9.5/10L'Echiquier du mal

/ Critique - écrit par nazonfly, le 09/03/2009
Notre verdict : 9.5/10 - Supérion (Fiche technique)

L'échiquier du mal est un livre prenant et effrayant, qui nous amène à la réflexion sur la domination de l'homme par l'homme, sur la violence de la civilisation. Indispensable.

Tout le monde a forcément des images frappantes des camps de concentration et d'extermination de la machine nazie. Des rangées de squelettes décharnés. Des regards hagards et sans espoir. Des coquilles vidées de toute humanité attendant le terrible passage aux douches. Et puis des corps entassés par dizaines dans les fosses communes. L'horreur suprême, l'anéantissement d'un peuple par un autre peuple.
Saul est un survivant de ces camps de la mort, un chanceux à la vie ancrée au corps. Pourtant il aura tout vu de l'horreur : les camps de travail, les chambres à gaz et surtout ce jeu abominable d'échec où les pièces sont remplacées par des hommes, sous les ordres de vampires psychiques. Toute sa vie il n'aura qu'un objectif : se venger du viol mental que lui a infligé l'Oberst Von Borchert. Et quand le monstre surgit à Philadelphie, engendrant ici encore mort et horreur, Saul sera là, à ses trousses. Dans ce combat absurde, perdu d'avance, les pions ne pouvant pas en général se rebeller contre la volonté qui les pousse sur l'échiquier, Saul ne sera plus seul.

David et Goliath

Version anglaise
Version anglaise
L'échiquier du mal aurait pu être une simple oeuvre fantastique où certains êtres humains sont dotés de capacités cérébrales déviantes. Un livre qui débute par l'horreur absolue de ces camps de concentration, décrite avec une minutie et une précision chirurgicales qui laissent une cicatrice longtemps après la lecture des premières pages. Réussir à marquer autant un lecteur est un exploit qu'on ne rencontre que rarement dans la littérature. Et d'ailleurs L'échiquier du mal ne pourrait presque n'exister que par ces quelques pages à la froideur frappante. Il faut dire que les liens entre le développement de l'histoire et le jeu d'échecs est propre à exciter toutes les imaginations. La plupart des personnages ne sont que des pions manipulés sur un échiquier à la taille des Etats Unis de la fin des années 80, début des années 90. Et, par conséquent, on retrouve les bandes des quartiers pauvres de Philadelphie (quelques années avant les émeutes de Los Angeles), les membres bien placés des gouvernements occidentaux, les services secrets israéliens et quelques nostalgiques du IIIème Reich.
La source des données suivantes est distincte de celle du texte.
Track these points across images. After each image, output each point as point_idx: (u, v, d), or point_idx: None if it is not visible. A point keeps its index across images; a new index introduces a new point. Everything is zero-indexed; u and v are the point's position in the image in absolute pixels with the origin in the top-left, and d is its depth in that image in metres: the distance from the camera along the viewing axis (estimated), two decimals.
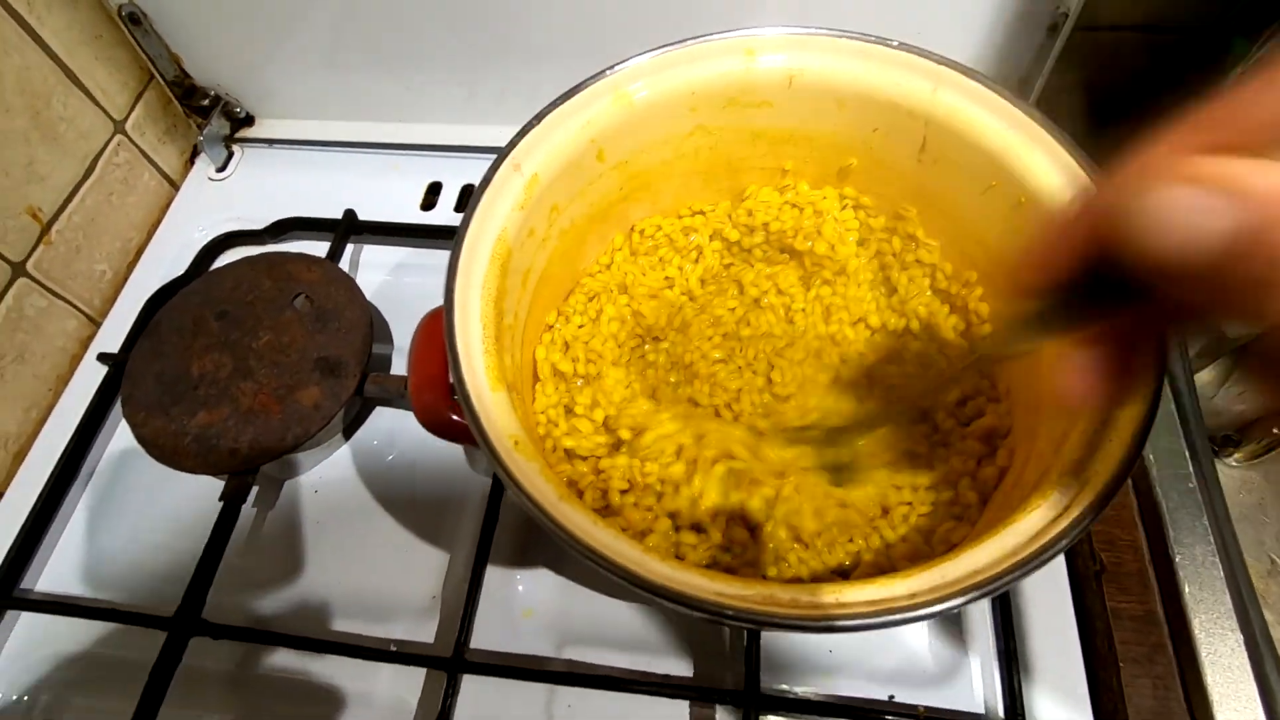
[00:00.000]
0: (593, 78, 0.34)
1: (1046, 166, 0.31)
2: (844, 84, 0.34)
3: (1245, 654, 0.33)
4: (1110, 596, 0.36)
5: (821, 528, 0.31)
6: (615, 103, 0.34)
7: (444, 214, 0.54)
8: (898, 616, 0.22)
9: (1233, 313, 0.14)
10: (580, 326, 0.39)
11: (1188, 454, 0.39)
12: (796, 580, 0.30)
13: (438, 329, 0.36)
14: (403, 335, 0.48)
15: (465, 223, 0.31)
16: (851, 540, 0.31)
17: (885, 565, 0.31)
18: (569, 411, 0.36)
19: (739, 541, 0.32)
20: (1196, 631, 0.34)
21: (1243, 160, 0.13)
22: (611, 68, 0.34)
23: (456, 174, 0.55)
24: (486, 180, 0.32)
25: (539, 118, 0.33)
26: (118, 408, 0.45)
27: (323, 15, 0.49)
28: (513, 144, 0.33)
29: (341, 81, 0.54)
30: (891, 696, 0.36)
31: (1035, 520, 0.24)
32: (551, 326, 0.39)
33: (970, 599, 0.23)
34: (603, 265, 0.41)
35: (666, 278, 0.41)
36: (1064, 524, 0.23)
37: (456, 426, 0.35)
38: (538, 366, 0.38)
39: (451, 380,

Autant dire que ce petit monde ne va pas cohabiter avec joie, bonheur et félicité. De l'horreur nazie, on passe finalement presque sans transition aux ghettos américains où la misère et la guérilla urbaine semblent régner en maîtresses absolues ou au conflit Israëlo-Palestinien. Au final, L'échiquier du mal est un plaidoyer contre le racisme où les minorités se rebellent contre la majorité blanche et puissante.

Survivre envers et contre tout

Version française
Version française
Mais le livre de Dan Simmons dépasse franchement cette dénonciation du racisme. Il est plus largement une réflexion sur la violence. Comment naît-elle ? Est-elle chevillée au genre humain comme une caractéristique indissociable ? Ou n'est-elle que le fait d'une certaine partie de la population, ne désirant que l'exploitation de l'Humanité ? Les vampires aux pouvoirs psychiques ne sont peut-être que la matérialisation des fanatiques semant la mort sur leur passage. Pour aller plus loin, L'échiquier du mal pose aussi une question fondamentale : que ferions-nous à la place de Saul ? Comme l'auteur l'exprime dans le livre : serions-nous capable de tuer 100 innocents pour mettre en échec quelqu'un qui en tuerait des millions ? Tous les hommes sont-ils capables de transcender leur nature pour assurer la paix ou pour simplement survivre. Survivre à tout prix. Survivre sans trahir. Survivre même s'il faut tuer. Un choix certainement pas si aisé à faire. Ainsi Saul le non-violent, le survivant des camps, Saul à la vie accrochée au corps, va devoir être confronté à cette alternative : devenir un assassin ou laisser une nouvelle fois l'horreur naître et grandir.

Plus qu'une référence du fantastique, L'échiquier du mal est tout simplement une oeuvre majeure de la littérature. Un livre prenant et effrayant, mais surtout un livre intelligent qui nous amène à la réflexion sur la domination de l'homme par l'homme, sur la violence de la civilisation.